Snoehvit gas field and the pipeline to the LNG plant near Hammerfest. Source: StatoilHydro.
Guy Chazan reports (Norwegian Oil Firm Goes to Energy’s Last Frontier) that StatoilHydro's Snoehvit project was ambitious. Remote-controlled gas wells at the bottom of the Barents Sea; 90 miles of underwater pipeline bringing the gas to shore; a liquification plant built in Spain, floated to a remote island in northern Norway on the world's "largest heavy-lift vessel," and floated into position on "a high tide" and "a full moon."
But things haven't gone as well as they might:
The plant finally started production in September 2007, a year behind schedule. But it took months to get it working properly. During that time, excess gas that wasn't being treated in the plant had to be flared, or burnt off. The practice is usually banned in Norway as harmful to the environment, but the local authorities granted Statoilhydro emission permits.
"The town was covered in soot," says Svein Joerstad, editor of a local newspaper. "Cars, boats, houses were turned black. There was a lot of anger." Last May, the authorities in Oslo disclosed that flaring at Snoehvit was the main factor behind a nearly 3% rise in Norway's greenhouse gas emissions in 2007.

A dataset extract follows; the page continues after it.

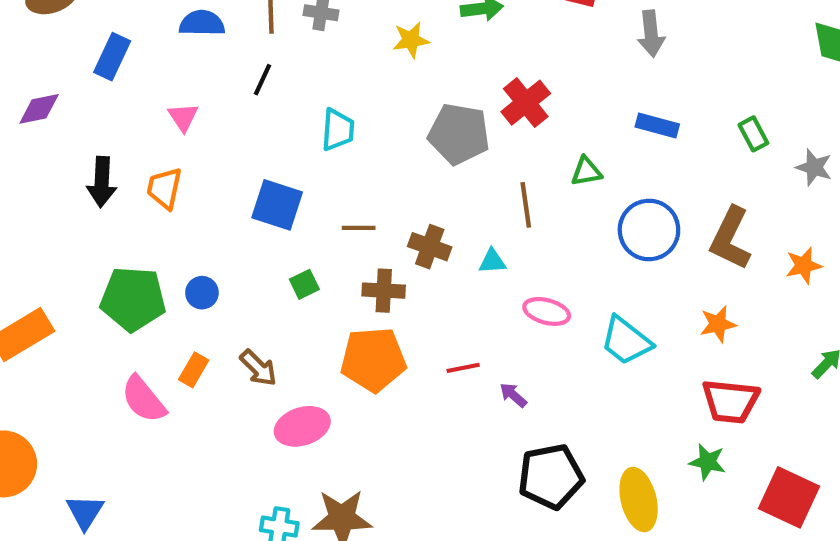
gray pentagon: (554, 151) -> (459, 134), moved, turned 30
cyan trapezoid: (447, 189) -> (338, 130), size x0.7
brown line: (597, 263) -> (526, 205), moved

The plant was also shut down repeatedly for repairs. Engineers discovered that its seawater heat exchangers -- which play a key role in the gas liquefaction process -- were leaking. Two had to be replaced; four others will be switched later this year. Each outage has been accompanied by more flaring.
"The problem with being so close to the community is that when you have a 100-meter high flame, with black soot coming from it, it's very visible," Mr. Dalland says.
In October, StatoilHydro was forced to raise its cost estimates for Snoehvit drastically. The price tag for the first phase was set at $7.73 billion, up nearly 50% from the original estimate of $5.24 billion. The cost for the next three phases was increased $1.2 billion to $3.34 billion.